After assessing the patient and formulating the nursing diagnoses for a plan of care, what is the next action a nurse should take?
Determine the goals and outcome criteria
Design interventions to include in the plan of care
Implement the nursing plan of care
Complete the spiritual assessment
The Correct Answer is A
Choice A reason: After diagnosis, setting goals and outcomes guides care, addressing issues like serotonin-driven depression. Goals, like “improve mood stability,” align with neurobiological needs, ensuring measurable, patient-centered targets. This step precedes interventions, forming the foundation for effective psychiatric treatment planning.
Choice B reason: Designing interventions follows goal-setting. Interventions, like therapy for dopamine imbalances, are based on established outcomes. Acting prematurely without goals risks misaligned care, as neurobiological targets must be defined first, making this step incorrect as the immediate next action.
Choice C reason: Implementation occurs after goals and interventions are set. Acting before defining outcomes, like stabilizing GABA for anxiety, risks ineffective care. The nursing process requires sequential planning to address neurobiological deficits, making implementation premature and incorrect at this stage.
Choice D reason: Spiritual assessment, while valuable, is part of initial data collection, not the next step after diagnosis. Goals addressing neurobiological issues, like serotonin deficits, take precedence to ensure targeted care. This option is irrelevant to the immediate planning phase of the nursing process.
Nursing Test Bank
Naxlex Comprehensive Predictor Exams
Related Questions
Correct Answer is B
Explanation
Choice A reason: Suppressing anger ignores countertransference, which can impair therapeutic neutrality. Anger may stem from patient behaviors linked to dopamine-driven paranoia, but suppression risks unconscious bias affecting care. Addressing feelings through supervision maintains professionalism, making this response less effective for managing emotions.
Choice B reason: Discussing anger with a manager addresses countertransference, a reaction to patient behaviors like suspicion from dopamine dysregulation. This allows reflection, reducing bias and maintaining therapeutic neutrality. It supports professional care by processing emotions, aligning with evidence-based psychiatric nursing practices for managing countertransference.
Choice C reason: Expressing anger directly risks damaging the therapeutic alliance. Suspicion, tied to mesolimbic dopamine excess, may escalate with confrontation, increasing patient anxiety. This approach disregards professional boundaries and neurobiological sensitivities, making it inappropriate for maintaining effective psychiatric care.

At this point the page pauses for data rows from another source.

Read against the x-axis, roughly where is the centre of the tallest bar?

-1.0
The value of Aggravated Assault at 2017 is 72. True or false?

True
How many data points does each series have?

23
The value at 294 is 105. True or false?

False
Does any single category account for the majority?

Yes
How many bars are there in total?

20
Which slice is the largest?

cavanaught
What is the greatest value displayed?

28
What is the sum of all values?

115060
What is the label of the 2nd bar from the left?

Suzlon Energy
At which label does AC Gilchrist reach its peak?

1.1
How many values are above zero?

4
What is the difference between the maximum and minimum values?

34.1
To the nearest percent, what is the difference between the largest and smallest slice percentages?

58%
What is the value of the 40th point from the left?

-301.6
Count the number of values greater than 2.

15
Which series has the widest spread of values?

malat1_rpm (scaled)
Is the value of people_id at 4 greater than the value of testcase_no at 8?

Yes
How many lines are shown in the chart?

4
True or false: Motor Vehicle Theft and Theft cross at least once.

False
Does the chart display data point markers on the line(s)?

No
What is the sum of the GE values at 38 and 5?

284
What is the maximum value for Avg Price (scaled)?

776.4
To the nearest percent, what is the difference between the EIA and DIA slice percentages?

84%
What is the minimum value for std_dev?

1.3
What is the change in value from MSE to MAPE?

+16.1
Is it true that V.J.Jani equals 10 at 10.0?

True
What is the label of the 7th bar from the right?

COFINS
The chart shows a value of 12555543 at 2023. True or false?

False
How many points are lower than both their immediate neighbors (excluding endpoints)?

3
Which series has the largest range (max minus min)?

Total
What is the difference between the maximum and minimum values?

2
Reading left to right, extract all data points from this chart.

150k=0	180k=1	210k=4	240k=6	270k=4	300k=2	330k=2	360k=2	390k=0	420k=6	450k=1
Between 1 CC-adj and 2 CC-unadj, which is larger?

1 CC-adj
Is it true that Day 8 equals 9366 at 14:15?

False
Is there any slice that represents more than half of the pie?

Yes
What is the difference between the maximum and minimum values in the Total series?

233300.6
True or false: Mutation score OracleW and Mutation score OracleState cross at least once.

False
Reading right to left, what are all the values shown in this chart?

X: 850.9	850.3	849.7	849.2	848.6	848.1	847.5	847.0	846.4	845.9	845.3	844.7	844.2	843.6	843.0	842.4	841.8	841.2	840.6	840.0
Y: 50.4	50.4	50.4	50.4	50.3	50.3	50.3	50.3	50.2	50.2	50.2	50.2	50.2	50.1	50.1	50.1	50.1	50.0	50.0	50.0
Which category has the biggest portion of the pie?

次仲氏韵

Choice D reason: Reassigning the patient avoids addressing countertransference, neglecting professional growth. Suspicion, linked to neurobiological paranoia, requires consistent care. Reassignment disrupts continuity, potentially worsening patient trust and outcomes, making this an ineffective response compared to processing feelings through supervision.
Correct Answer is B
Explanation
Choice A reason: Intervening in self-harm prioritizes beneficence, ensuring safety, over autonomy. Self-mutilation, often linked to dysregulated serotonin or impulsivity, requires immediate action to prevent harm, overriding patient choice. Autonomy is secondary when safety is at risk, making this an incorrect application of the principle.
Choice B reason: Exploring medication options respects autonomy by involving patients in decisions, aligning with their values. This considers individual neurobiological responses (e.g., serotonin reuptake variations) and preferences, empowering informed choice. Autonomy emphasizes patient control over treatment, making this the correct approach for ethical psychiatric care.
Choice C reason: Restricting patients for fighting prioritizes safety and unit order, not autonomy. Conflict may stem from emotional dysregulation or neurotransmitter imbalances, but restricting movement limits patient choice. This action reflects beneficence or justice, not autonomy, making it an incorrect choice for this ethical principle.
Choice D reason: Staying with an anxious patient supports emotional regulation, possibly linked to GABA deficits, but emphasizes beneficence over autonomy. While supportive, it does not involve patient decision-making. Autonomy requires empowering patient choice, not just presence, making this an incorrect application of the ethical principle.